A unos meses de definirse los contendientes para las elecciones de 2018, los partidos comienzan a dejar ver sus objetivos, estrategias y acciones políticas para poder llegar a la silla presidencial, teniendo a la mano infinidad de mecanismos que permitan esta meta. Una de las herramientas más utilizadas es aquella de la coalición entre partidos, una estrategia que ha ido creciendo, y que, gracias a ella, ha dado cabida a victorias inesperadas con grandes cambios en el sistema mexicano.

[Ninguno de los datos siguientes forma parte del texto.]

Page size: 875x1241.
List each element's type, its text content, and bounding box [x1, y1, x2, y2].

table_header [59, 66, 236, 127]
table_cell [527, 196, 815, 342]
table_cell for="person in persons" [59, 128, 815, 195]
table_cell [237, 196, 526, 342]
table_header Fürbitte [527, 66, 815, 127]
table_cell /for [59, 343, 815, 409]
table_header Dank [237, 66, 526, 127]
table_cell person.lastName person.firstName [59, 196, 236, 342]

Recordando la coalición victoriosa de PAN-PVEM, a cargo de Vicente Fox, ganando la presidencia en 2000, la primera transición política. O la ya muy usada asociación PRI-PVEM, misma que llevó a Enrique Peña Nieto a la presidencia, y que ha sido de gran utilidad en recientes elecciones para ambos partidos, brindando la posibilidad de hacerse de poder a lo ancho del país.
Es de gran notoriedad que los partidos más grandes están buscando consolidarse mediante esta vía, analizando la mejor combinación posible para lograr el triunfo el año próximo.
Pero una coalición no es una simple suma de votos, donde los partidos más chicos venden su fuerza al mejor postor (aquel que le brinde mayor posicionamiento político), las coaliciones tienen como principales objetivos ser una eficiente alternativa para tener acceso al poder, incrementar la pluralidad partidista y fomentar la democratización política mediante la participación de la oposición, sin caer en un bipartidismo que daña directamente al país.
Sin embargo, la esencia de las alianzas se ha perdiendo en México, desempeñándose incorrectamente, incumpliendo dichos objetivos y poniendo en duda la funcionalidad y credibilidad de la partidocracia. Los partidos más chicos han llegado al grado de venderse, por no decir prostituirse, bajo la bandera de una alianza política.
Y es que estos, los partidos pequeños, son los más grandes favorecidos como resultado de esta colectividad, sin importar si se consigue el triunfo o no. Debido a que la asociación les asegura mantener el registro y continuar en al ámbito político, anteponiendo sus intereses partidistas sobre la verdadera razón y función de las coaliciones. Se ha convertido en mera costumbre política y todo un negocio la asociación entre partidos, inclusive entre aquellos que ideológicamente son antagonistas. Los ideales quedan en segundo término cuando de sobrevivir se trata.
El abuso de esta práctica se ha monopolizado y los partidos de reciente creación o de menor tamaño juegan un rol de acompañantes en cada elección, en un juego político incoherente y tergiversado, donde un partido puede ser aliado de otro, aunque posean una idiosincrasia contraria, o aliarse en una región y ser adversarios en otra en el mismo año, en la misma elección.
Por lo pronto las alianzas partidistas son un mal no tanto necesario, pero sí muy presente en la vida política del país, donde a los partidos políticos más grandes se les acabo la capacidad de bastarse para sí mismos compitiendo solos, y dejando entrever que en la actualidad ningún partido logrará la victoria por méritos propios. No les queda más opción, que dejar a un lado toda vanidad y orgullo, juntándose hasta con su acérrimo rival, siempre y cuando esto les otorgue la presidencia, que para el 2018 no será cualquier victoria, sino un gobierno en la etapa de mayor incertidumbre política, social y económica.
El futuro del país pende de la próxima alianza y su capacidad para persuadir la mayor cantidad de electores. Esperemos se la más óptima y no la más incongruente.